DiverCite.be : Il ne fera pas d’ingérence en exigeant des comptes rendus réguliers ?

Michael Privot : Il nous fait totalement confiance. Évidemment, par principe de bonne gouvernance, nous travaillerons main dans la main pour faire avancer les dossiers.

DiverCite.be : Le fait que vous soyez tributaires d’une subvention étatique ne vous oblige-t-il pas à répondre à ses propres exigences ?

Michael Privot : Il ne nous a rien demandé en termes de contenu, ce qu’il veut c’est un processus. De la transparence, de la bonne gouvernance, que les femmes soient impliquées. Mais nous l’aurions fait même sans cela.

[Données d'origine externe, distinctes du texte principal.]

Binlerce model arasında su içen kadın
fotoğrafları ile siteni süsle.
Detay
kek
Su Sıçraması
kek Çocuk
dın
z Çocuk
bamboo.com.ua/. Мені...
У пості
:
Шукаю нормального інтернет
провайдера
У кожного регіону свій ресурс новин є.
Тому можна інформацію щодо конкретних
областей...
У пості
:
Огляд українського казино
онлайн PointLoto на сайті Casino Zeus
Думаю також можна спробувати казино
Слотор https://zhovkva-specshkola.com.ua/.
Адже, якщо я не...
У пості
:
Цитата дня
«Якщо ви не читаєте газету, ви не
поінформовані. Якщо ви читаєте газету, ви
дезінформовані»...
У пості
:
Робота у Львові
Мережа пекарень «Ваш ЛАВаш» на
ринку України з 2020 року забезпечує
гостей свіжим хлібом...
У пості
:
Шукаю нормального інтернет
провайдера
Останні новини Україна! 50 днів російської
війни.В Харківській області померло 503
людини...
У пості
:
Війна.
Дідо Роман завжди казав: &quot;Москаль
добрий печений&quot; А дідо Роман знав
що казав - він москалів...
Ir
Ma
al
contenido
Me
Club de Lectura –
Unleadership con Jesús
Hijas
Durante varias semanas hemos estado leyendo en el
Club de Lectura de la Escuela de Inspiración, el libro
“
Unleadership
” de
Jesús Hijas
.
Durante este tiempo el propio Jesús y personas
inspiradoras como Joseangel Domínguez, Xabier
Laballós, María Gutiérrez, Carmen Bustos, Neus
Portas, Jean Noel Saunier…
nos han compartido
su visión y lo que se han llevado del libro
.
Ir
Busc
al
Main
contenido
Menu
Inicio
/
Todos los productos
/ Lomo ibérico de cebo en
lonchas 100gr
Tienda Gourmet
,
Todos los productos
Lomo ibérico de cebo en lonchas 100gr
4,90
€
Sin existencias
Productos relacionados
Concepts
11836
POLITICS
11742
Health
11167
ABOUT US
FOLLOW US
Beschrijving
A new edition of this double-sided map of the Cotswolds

Nous avons déjà une femme comme Présidente et ce n’est pas le ministre qui nous l’avait demandé. Et puis aussi l’une de ses demandes était de travailler sur les ingérences étrangères, mais là aussi c’était une évidence pour nous. Autre vision commune avec le ministre : la prévention contre la radicalité, prévention contre les discours haineux, discours séparatistes, etc.

DiverCite.be : Avez-vous aussi la mission de gérer la Grande Mosquée du Cinquantenaire ?

Michael Privot : C’est un de nos souhaits, mais le dossier est beaucoup plus complexe juste d’un point vue légal. Beaucoup d’associations sont impliquées. L’ancien Exécutif avait délégué une association pour la gérer. On doit attendre de voir si le Cabinet compte débouter cette association et nous demander de reprendre la gestion. Nous avons en tous les cas exprimé notre envie d’être impliqué et reprendre le dossier pour remettre en ordre ce bâtiment qui est dans un état déplorable. Mais aussi reprendre les mandats de l’Exécutif donnés dans différentes structures comme par exemple l’Institut de Promotion des Formations sur  l’Islam (l’IPFI). Nous contacterons d’ailleurs le dès le 26 juin le ministre compétent (ndlr Valérie Glatigny) pour lui dire que nous sommes maintenant le nouvel organe représentatif du culte musulman et que les sièges dévolus à l’Exécutif, nous les reprenons. Nous y mettrons des gens compétents et mettrons un terme à la politique des petits copains.

DiverCite.be : Vous vous êtes engagés avec Esma Uçan,Taha Zaki et Mimou Aquichouh à ne pas siéger au sein de l’organe représentatif une fois qu’il sera mis sur pied dans 2 ans ?

Michael Privot : Dans les statuts de l’ASBL, nous avons bien précisé que dès l’instant où l’organe définitif est mis en place par notre Conseil, l’ASBL sera dissoute. On a pris l’engagement qu’aucun de nous ne se présentera pour un siège dans le prochain organe. C’est une garantie que nous avons donné et nous ne sommes pas là pour dire après «On n’a trouvé personne, on reste..».

DiverCite.be : N’avez-vous pas peur qu’une fois votre Conseil Musulman de Belgique sur les rails, les mêmes erreurs se reproduisent ?

Michael Privot : C’est un risque ! Nous ne sommes pas naïfs. C’est certain que la Diyanet et le Rassemblement des musulmans de Belgique ne vont pas désarmer. Il conviendra de mettre en place des formules de contre poids pour éviter que des structures affiliées à un pays tiers viennent à nouveau à imposer leurs volontés à tous les autres – la commission chargée de faire des propositions devra être attentive à cela. On donnera un cadre, mais il faudra que ceux qui y travaillent soient vigilants.